Work task → Below are records to repeat exactly; copy them without the pictures.

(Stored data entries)
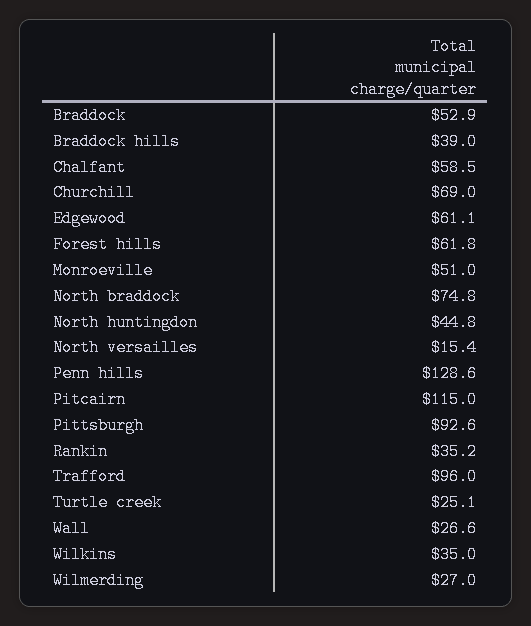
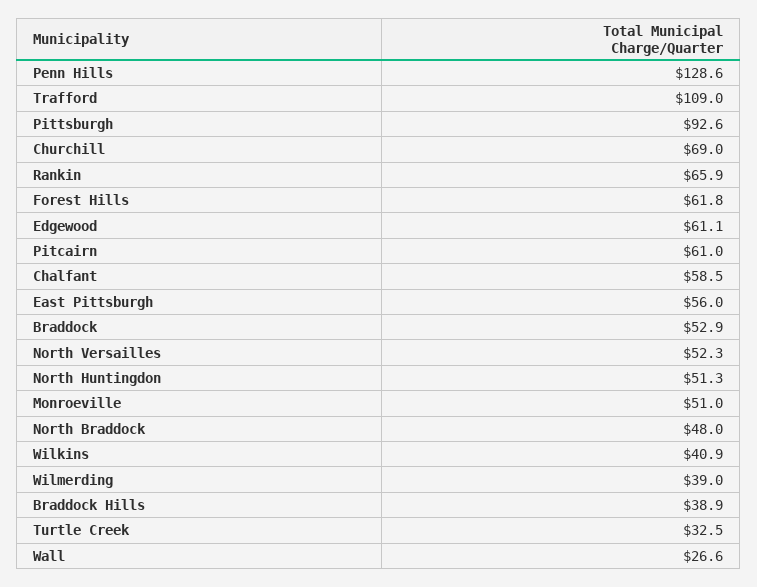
Braddock hills: 39 -> 38.9
North braddock: 74.8 -> 48
North huntingdon: 44.8 -> 51.3
North versailles: 15.4 -> 52.3
Pitcairn: 115 -> 61
Rankin: 35.2 -> 65.9
Trafford: 96 -> 109
Turtle creek: 25.1 -> 32.5
Wilkins: 35 -> 40.9
Wilmerding: 27 -> 39
East Pittsburgh: none -> 56

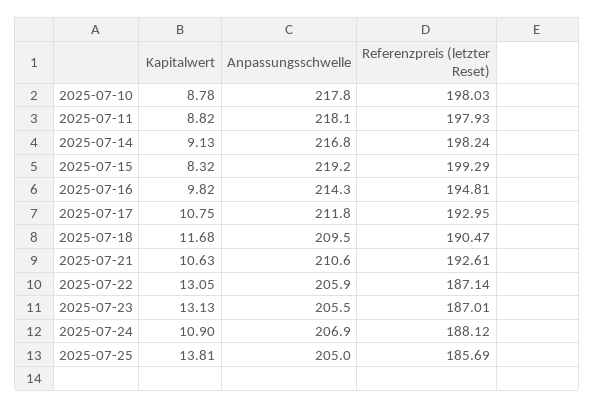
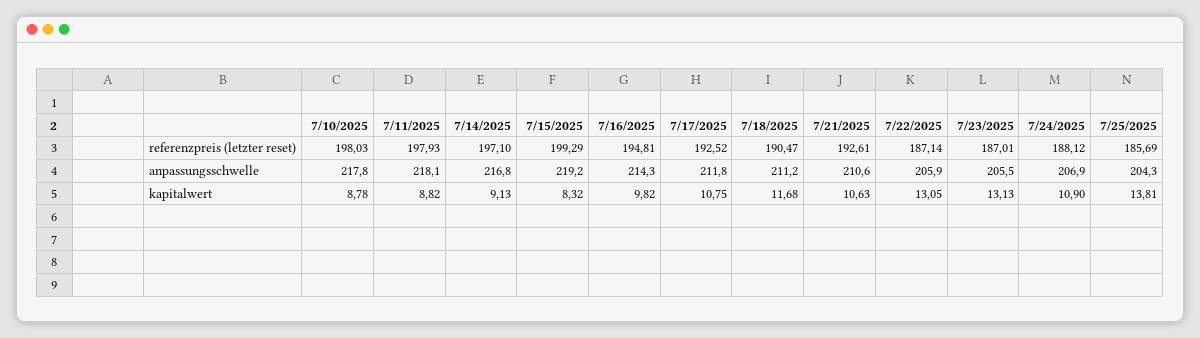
Referenzpreis (letzter Reset), 2025-07-14: 198.24 -> 197.1
Referenzpreis (letzter Reset), 2025-07-17: 192.95 -> 192.52
Anpassungsschwelle, 2025-07-18: 209.5 -> 211.2
Anpassungsschwelle, 2025-07-25: 205 -> 204.3

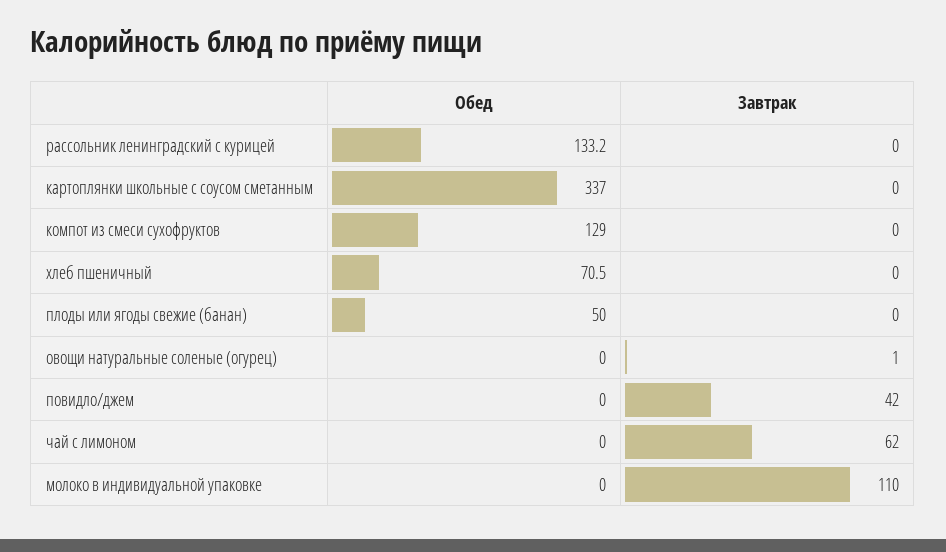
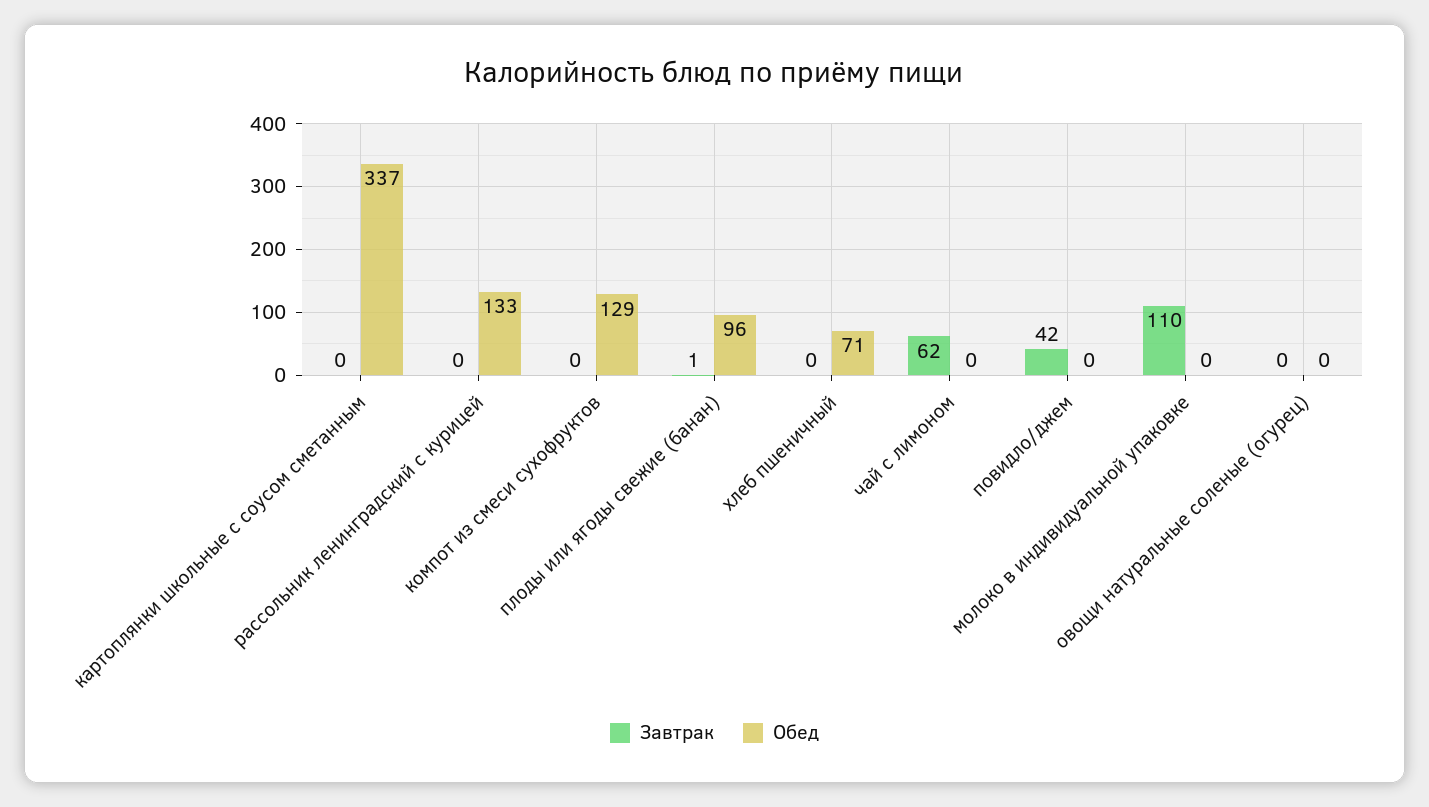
Обед, плоды или ягоды свежие (банан): 50 -> 96
Завтрак, плоды или ягоды свежие (банан): 0 -> 1
Завтрак, овощи натуральные соленые (огурец): 1 -> 0

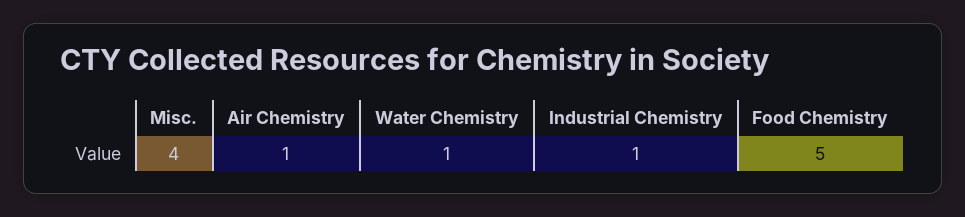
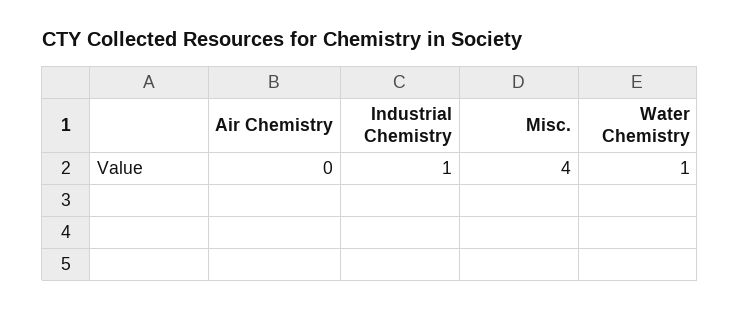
Air Chemistry: 1 -> 0
Food Chemistry: 5 -> none

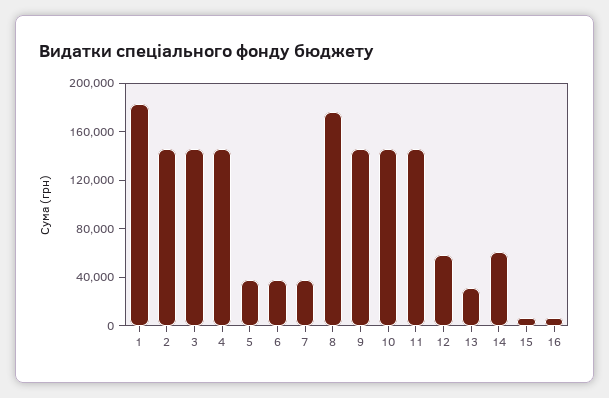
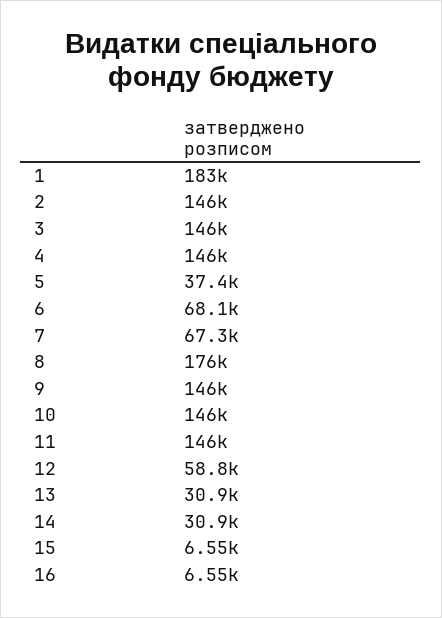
6: 40000 -> 68100
7: 40000 -> 67300
14: 60000 -> 30900

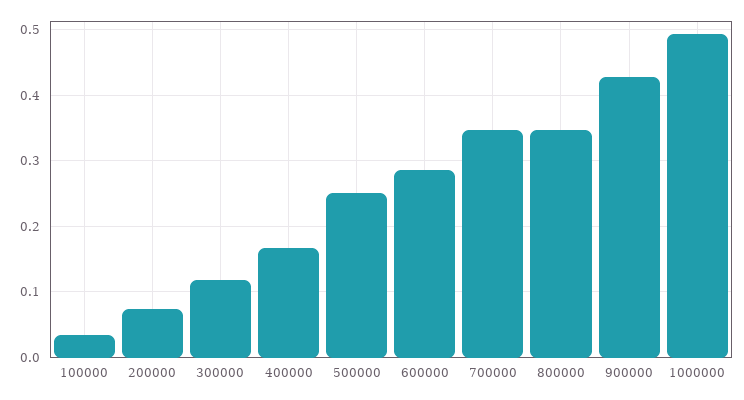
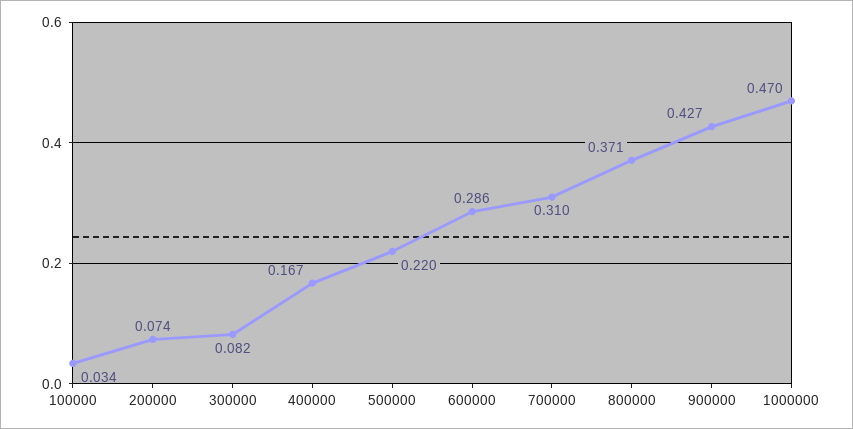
300000: 0.12 -> 0.082
500000: 0.25 -> 0.22
700000: 0.35 -> 0.31
800000: 0.35 -> 0.371
1000000: 0.49 -> 0.47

Answer to this task →
Braddock hills: 39 -> 38.9
North braddock: 74.8 -> 48
North huntingdon: 44.8 -> 51.3
North versailles: 15.4 -> 52.3
Pitcairn: 115 -> 61
Rankin: 35.2 -> 65.9
Trafford: 96 -> 109
Turtle creek: 25.1 -> 32.5
Wilkins: 35 -> 40.9
Wilmerding: 27 -> 39
East Pittsburgh: none -> 56

Referenzpreis (letzter Reset), 2025-07-14: 198.24 -> 197.1
Referenzpreis (letzter Reset), 2025-07-17: 192.95 -> 192.52
Anpassungsschwelle, 2025-07-18: 209.5 -> 211.2
Anpassungsschwelle, 2025-07-25: 205 -> 204.3

Обед, плоды или ягоды свежие (банан): 50 -> 96
Завтрак, плоды или ягоды свежие (банан): 0 -> 1
Завтрак, овощи натуральные соленые (огурец): 1 -> 0

Air Chemistry: 1 -> 0
Food Chemistry: 5 -> none

6: 40000 -> 68100
7: 40000 -> 67300
14: 60000 -> 30900

300000: 0.12 -> 0.082
500000: 0.25 -> 0.22
700000: 0.35 -> 0.31
800000: 0.35 -> 0.371
1000000: 0.49 -> 0.47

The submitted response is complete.